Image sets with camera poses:
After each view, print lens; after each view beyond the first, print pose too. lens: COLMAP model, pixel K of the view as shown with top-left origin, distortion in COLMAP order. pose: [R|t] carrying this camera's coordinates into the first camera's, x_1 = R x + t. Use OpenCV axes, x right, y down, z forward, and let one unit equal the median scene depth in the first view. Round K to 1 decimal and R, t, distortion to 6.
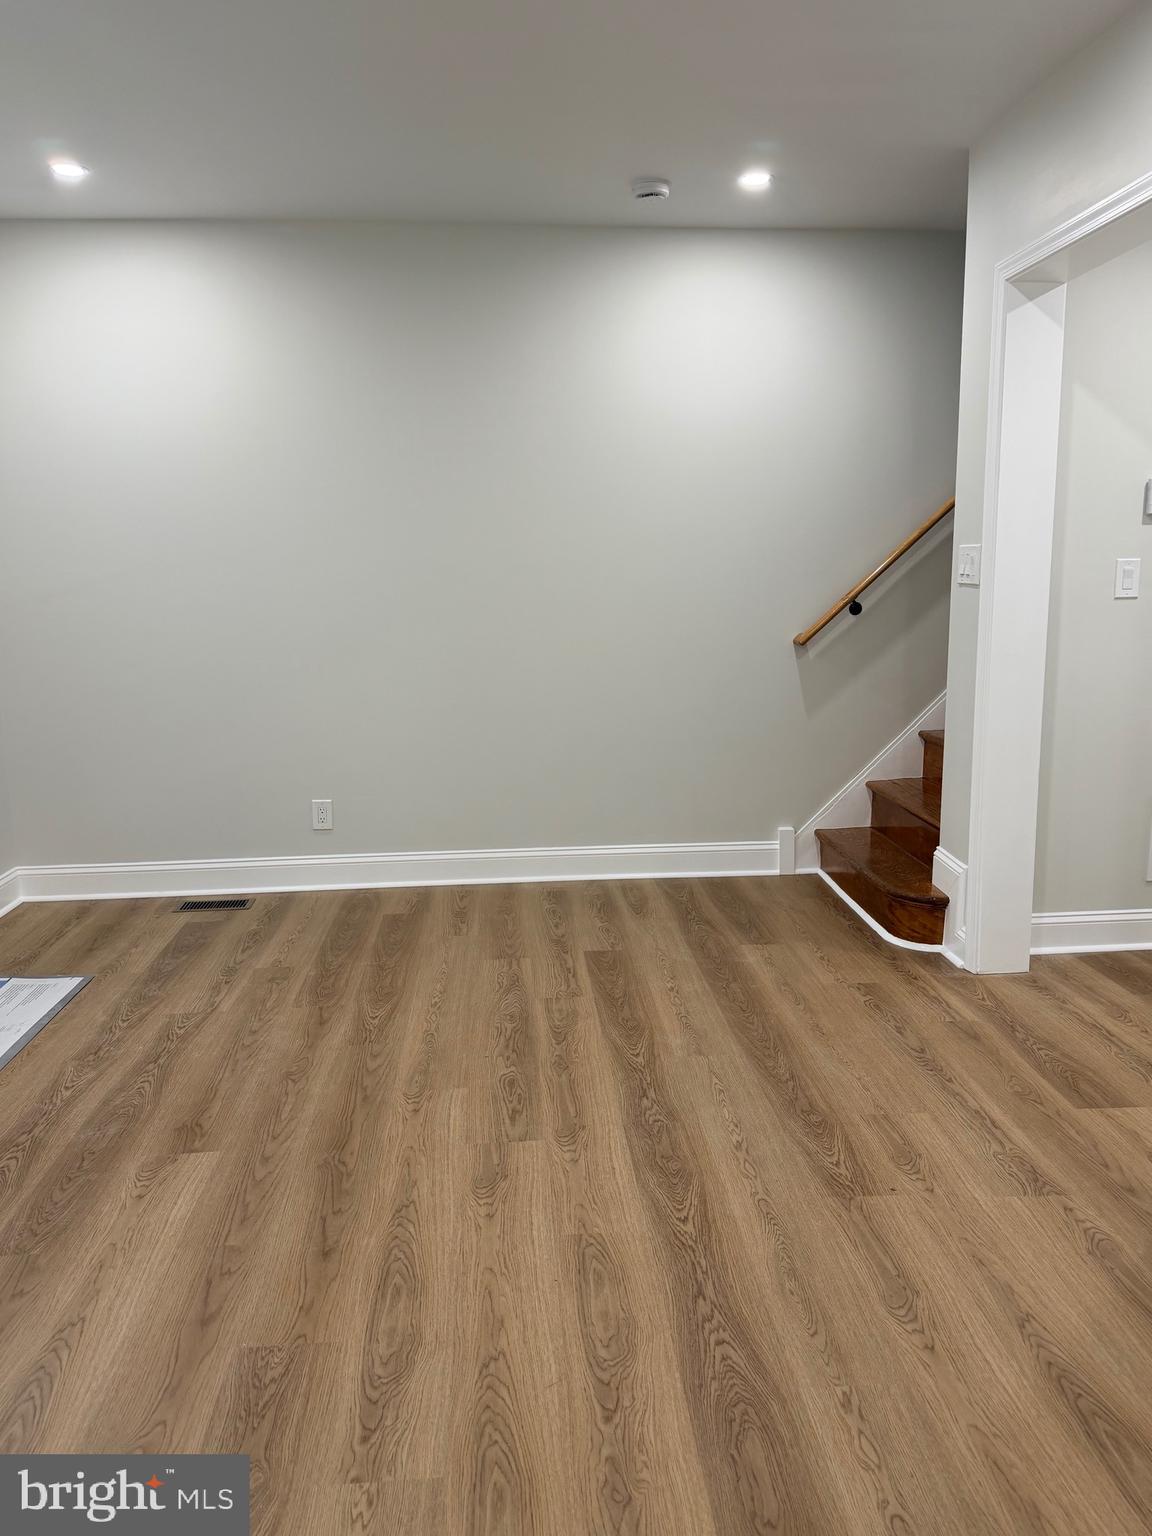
lens RADIAL K [[1123.7, 0, 576.0], [0, 1123.7, 768.0], [0, 0, 1]] dist [0.104564, -0.153125]
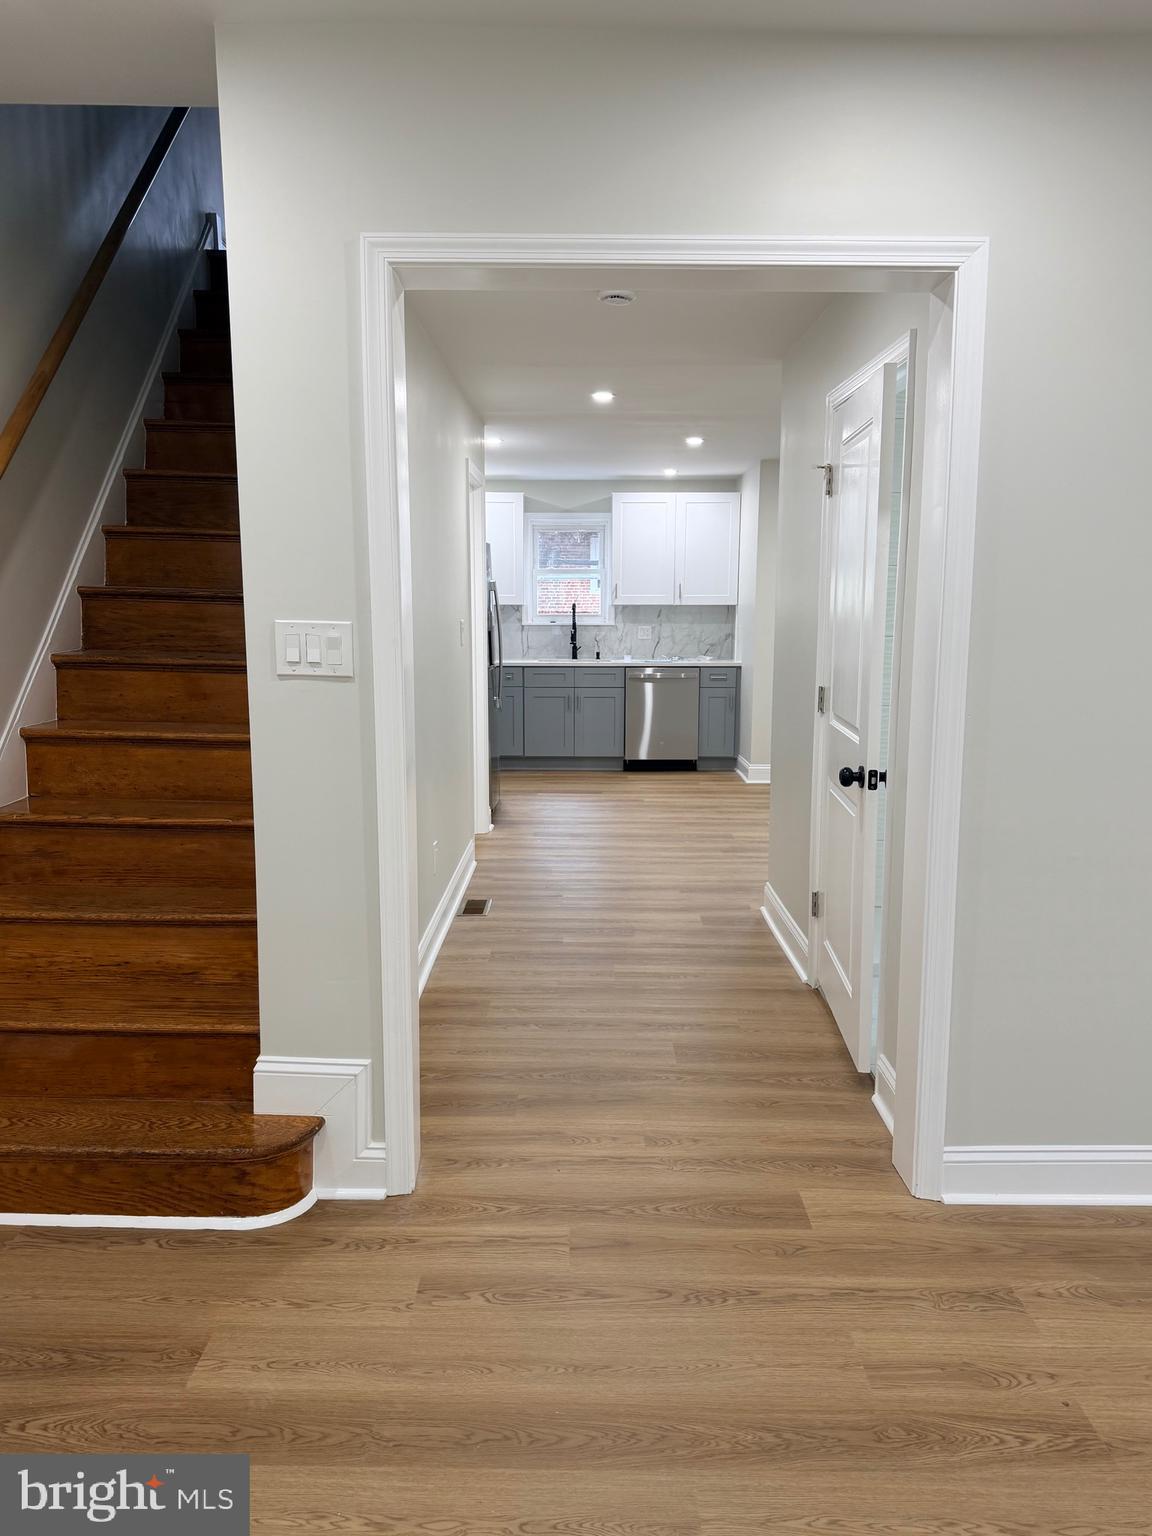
lens RADIAL K [[1123.7, 0, 576.0], [0, 1123.7, 768.0], [0, 0, 1]] dist [0.104564, -0.153125]
pose [[0.075561, -0.132395, 0.988313, -0.385191], [0.162512, 0.979529, 0.118794, -0.183449], [-0.983809, 0.151637, 0.095530, 0.893014]]
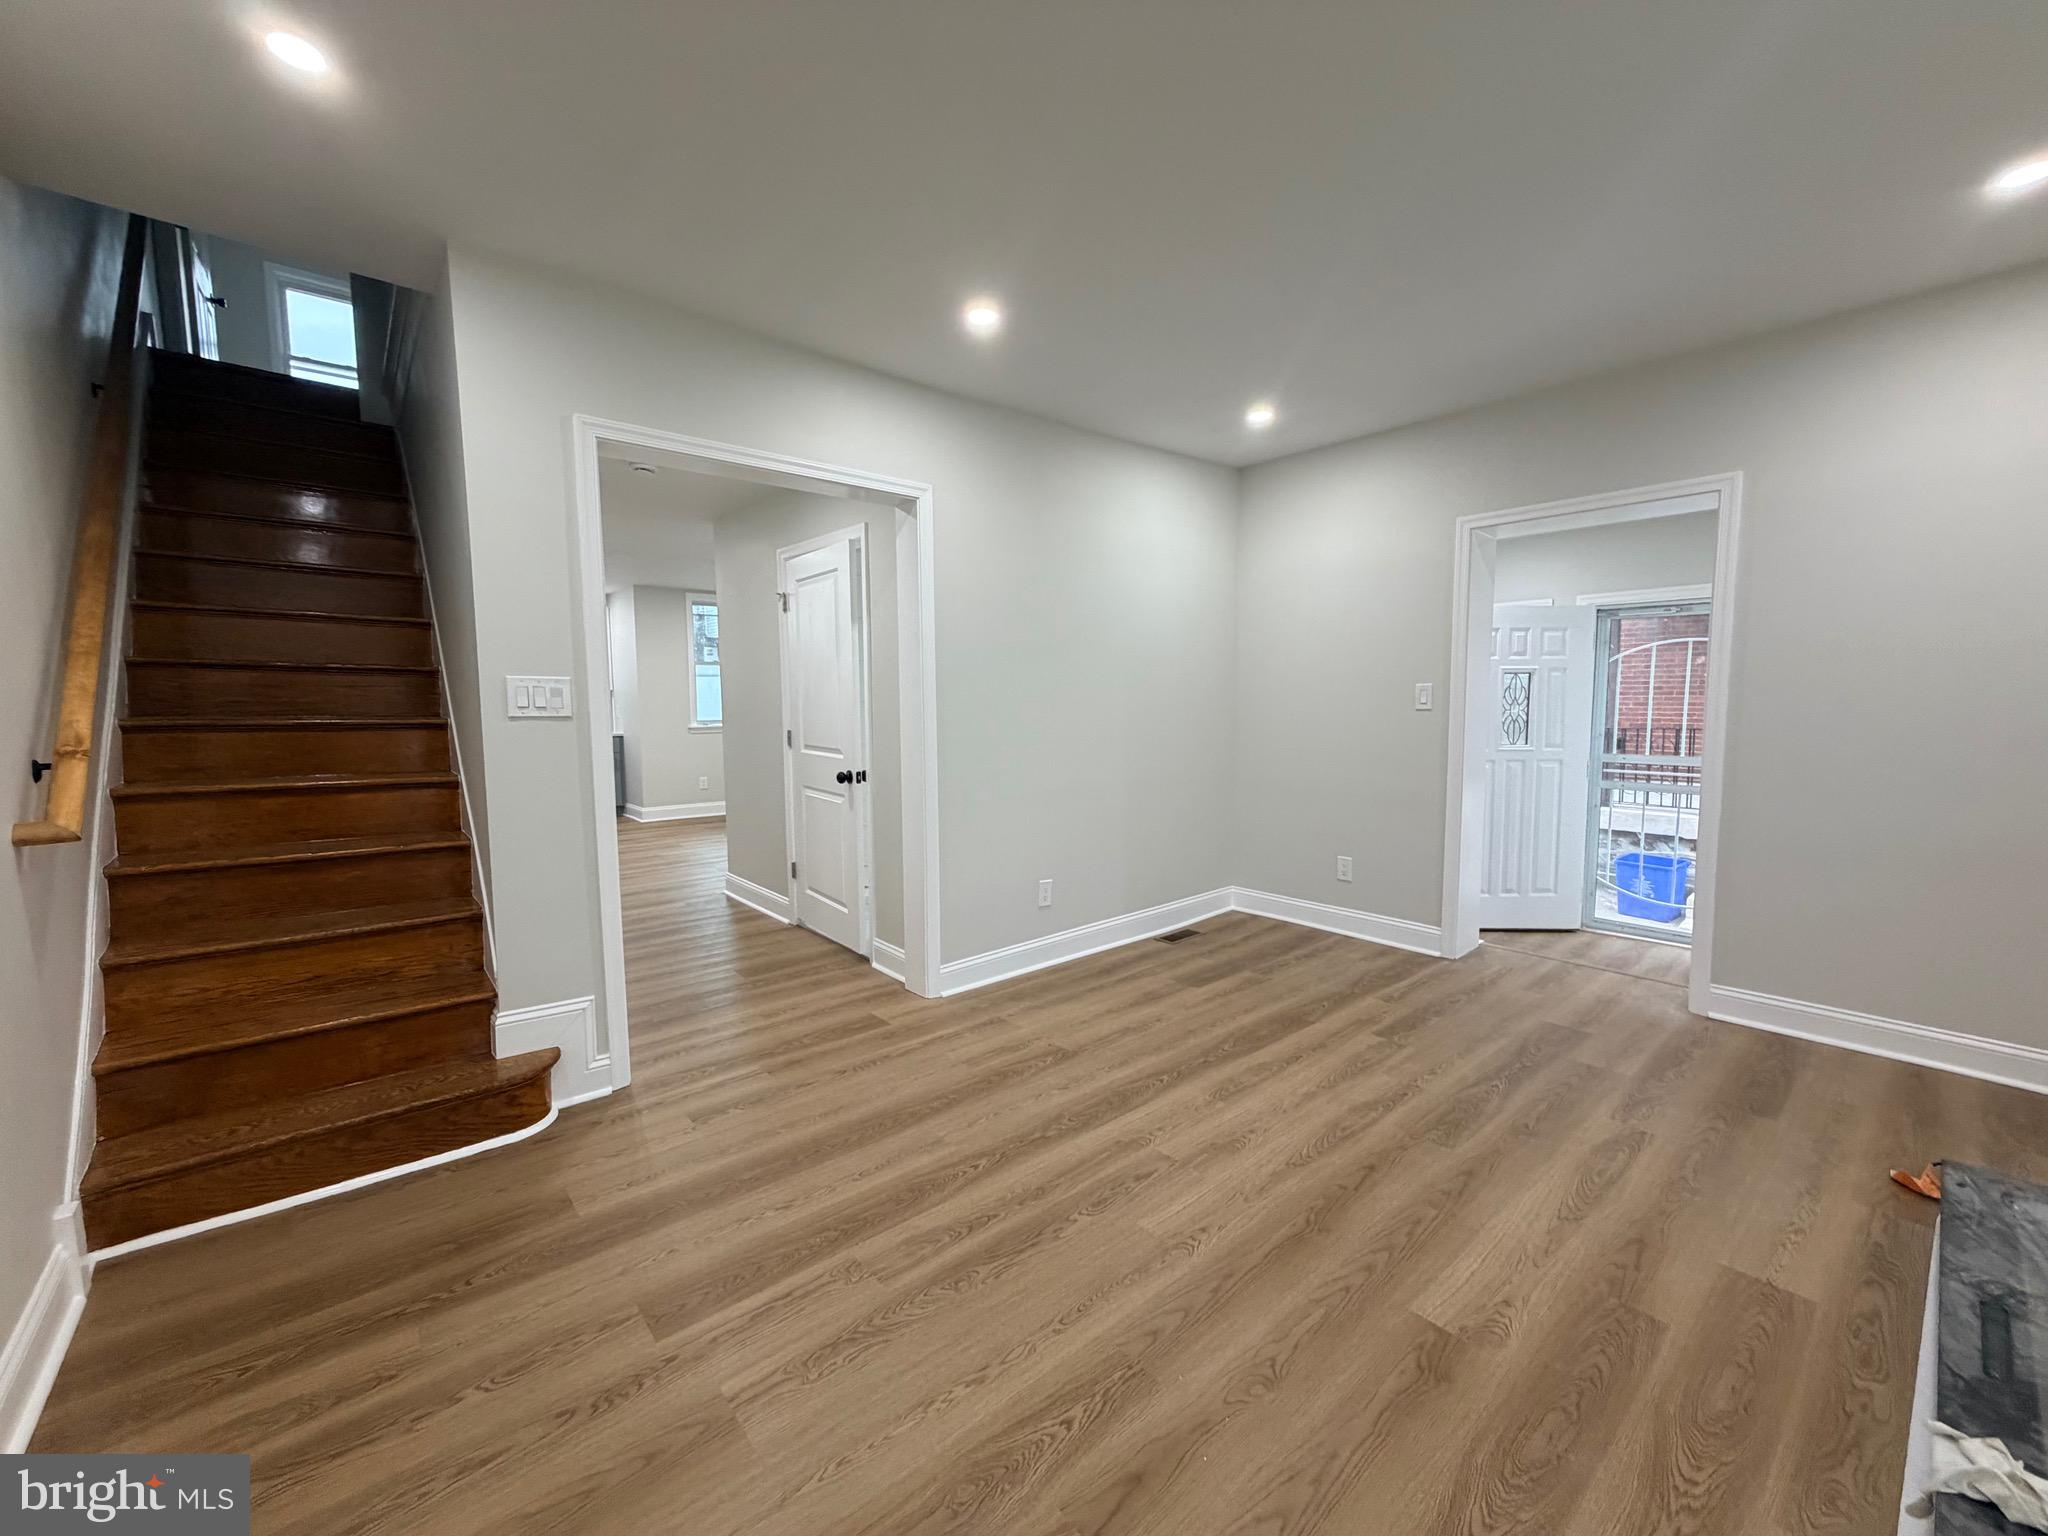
lens RADIAL K [[817.1, 0, 1024.0], [0, 817.1, 768.0], [0, 0, 1]] dist [0.001002, 0.000311]
pose [[-0.593565, -0.052205, 0.803091, -0.511185], [0.149038, 0.973503, 0.173437, -0.201477], [-0.790866, 0.222637, -0.570056, 1.228884]]
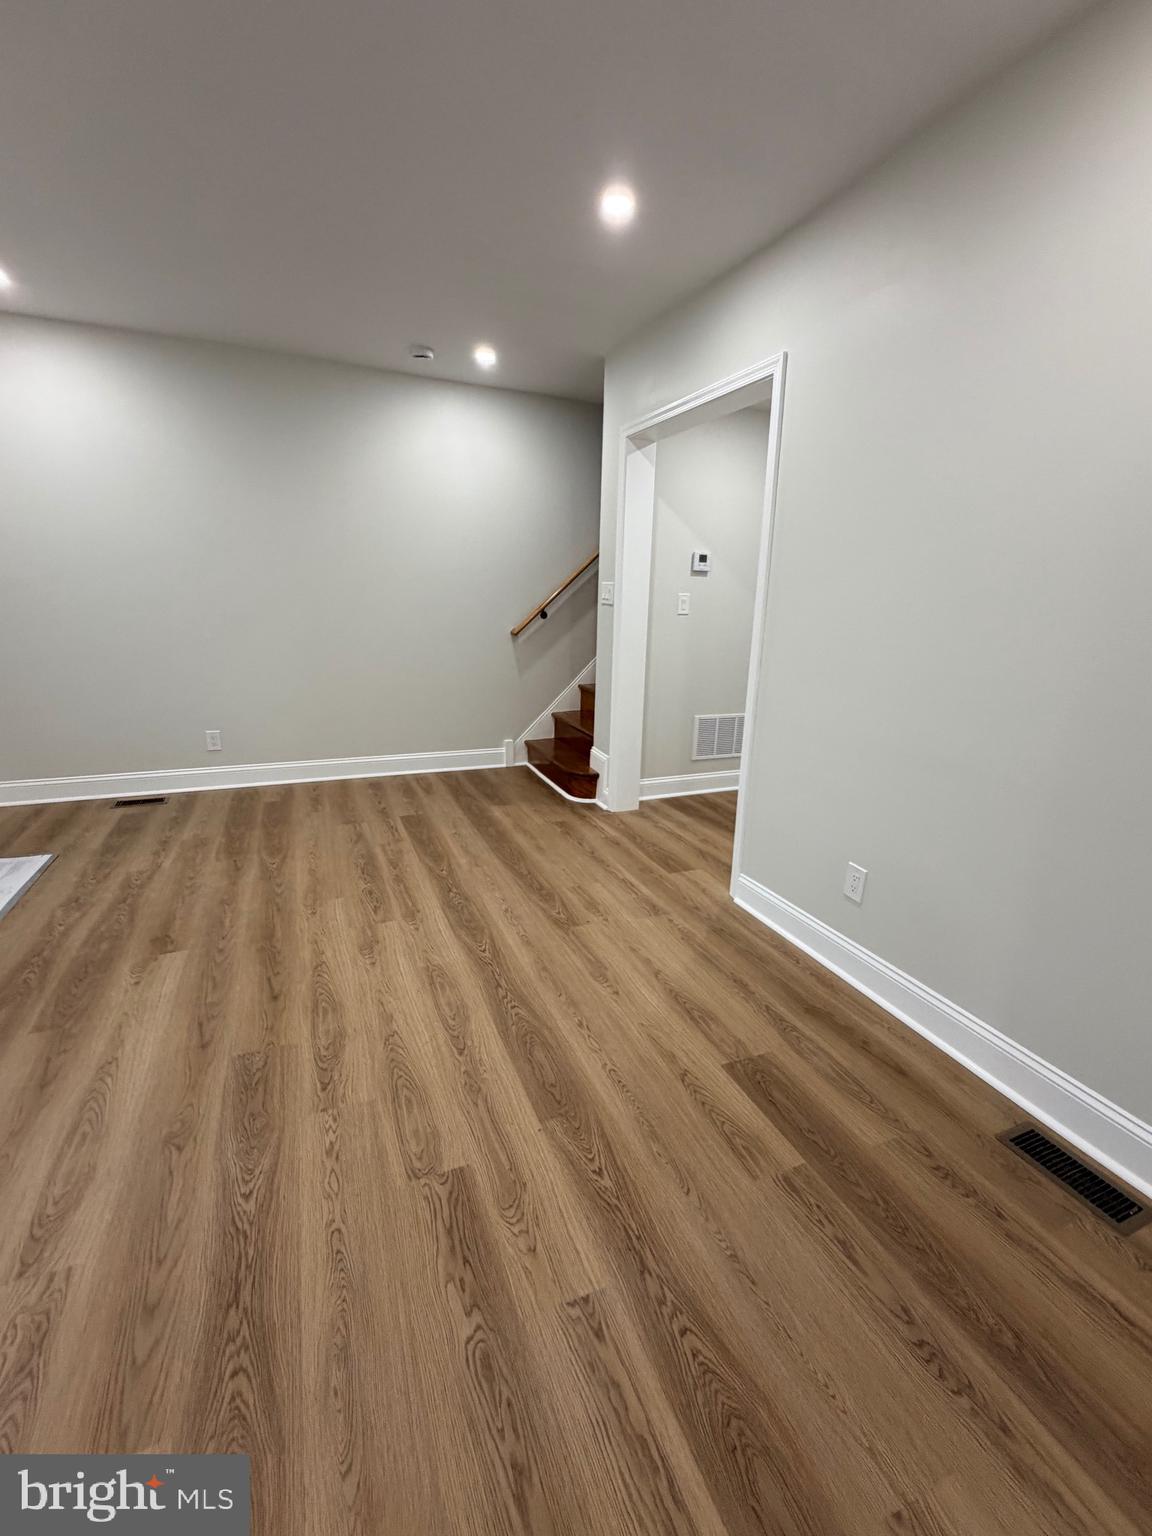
lens RADIAL K [[662.3, 0, 576.0], [0, 662.3, 768.0], [0, 0, 1]] dist [0.005932, -0.000269]
pose [[0.947897, -0.044461, 0.315458, -0.062556], [0.016256, 0.995674, 0.091486, 0.004642], [-0.318161, -0.081592, 0.944519, -0.024966]]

_TASK OBJECTIVE_. Please select and copy every line in the records above that contains the word "lens".

_FINISHED TASK_.
After each view, print lens; after each view beyond the first, print pose too. lens: COLMAP model, pixel K of the view as shown with top-left origin, distortion in COLMAP order. pose: [R|t] carrying this camera's coordinates into the first camera's, x_1 = R x + t. Use OpenCV axes, x right, y down, z forward, and let one unit equal the median scene depth in the first view. Round K to 1 decimal and R, t, distortion to 6.
lens RADIAL K [[1123.7, 0, 576.0], [0, 1123.7, 768.0], [0, 0, 1]] dist [0.104564, -0.153125]
lens RADIAL K [[1123.7, 0, 576.0], [0, 1123.7, 768.0], [0, 0, 1]] dist [0.104564, -0.153125]
lens RADIAL K [[817.1, 0, 1024.0], [0, 817.1, 768.0], [0, 0, 1]] dist [0.001002, 0.000311]
lens RADIAL K [[662.3, 0, 576.0], [0, 662.3, 768.0], [0, 0, 1]] dist [0.005932, -0.000269]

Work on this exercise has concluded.